Estate of Lillie Rosen, Deceased, Ilene Field and Herbert Silver, Co-Personal Representatives - Page 31

                                         -31-                                         
          Respondent filed his issues memorandum on December 6, 2004.                 
          Eight days later, petitioner in docket No. 7575-04 filed an                 
          issues memorandum that stated:                                              
               The reason that the decedent and her children formed                   
               the Lillie Rosen Family Limited Partnership was to have                
               a family business of making, protecting, enhancing, and                
               investing in the partnership’s assets.  This included                  
               trading, acquiring, disposing or investing in                          
               securities on behalf of the partnership’s partners.                    

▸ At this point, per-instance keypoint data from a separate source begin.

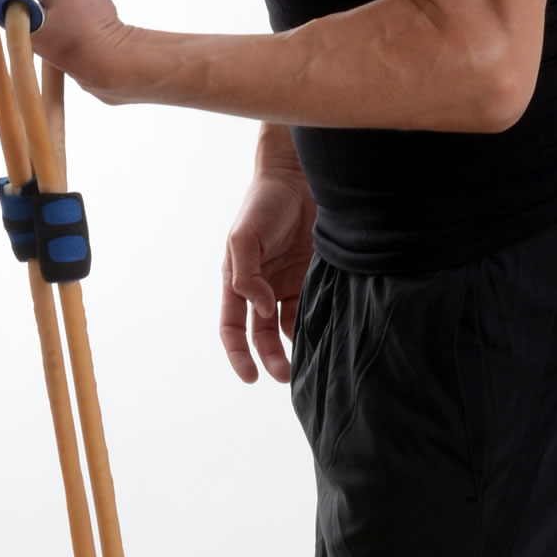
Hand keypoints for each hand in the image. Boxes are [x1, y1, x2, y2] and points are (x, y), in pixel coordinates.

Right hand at [220, 165, 315, 383]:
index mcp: (237, 280)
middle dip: (271, 358)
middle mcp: (261, 287)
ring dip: (295, 346)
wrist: (300, 178)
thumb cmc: (264, 203)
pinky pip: (312, 307)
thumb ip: (245, 274)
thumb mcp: (244, 237)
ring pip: (289, 326)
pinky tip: (324, 333)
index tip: (251, 378)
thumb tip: (259, 309)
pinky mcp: (312, 276)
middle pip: (262, 335)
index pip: (232, 327)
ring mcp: (287, 283)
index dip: (238, 354)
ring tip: (308, 361)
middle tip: (286, 376)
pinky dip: (316, 323)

                                       OPINION16                                      
          1.  Preface                                                                 
               Respondent determined that the assets of decedent                      
          transferred to the LRFLP are includable in her gross estate under           
          section 2036(a)(1).  According to respondent, those assets were             
          transferred in other than a bona fide sale for full and adequate            
          consideration, and decedent retained until her death the                    
          possession or enjoyment of, or the right to the income from, the            


               16 During the trial of these cases, petitioners elicited               
          testimony from witnesses who included decedent’s children,                  
          decedent’s son-in-law, and Feldman.  Each named witness has a               
          pecuniary interest in the outcome of these cases.  Our perception           
          of Feldman and decedent’s son-in-law while viewing them                     
          testifying at trial, coupled with our review of the record, leads           
          us to discount much of their testimony as unreliable.  Our                  
          perception of decedent’s children while viewing them testifying             
          at trial, coupled with our review of the record, leads us to                
          discount the portion of their testimony that is inconsistent with           
          objective evidence in the record.  We do not rely on the                    
          discounted testimony to support petitioners’ positions herein.              
          See Frierdich v. Commissioner, 925 F.2d 180, 185 (7th Cir. 1991),           
          affg. T.C. Memo. 1989-103 as amended by T.C. Memo. 1989-393;                
          Neonatology Associates, P.A. v. Commissioner, 115 T.C. 43, 84               
          (2000), affd. 299 F.3d 221 (3d Cir. 2002); cf. United States v.             
          Thompson, 422 F.3d 1285 (11th Cir. 2005).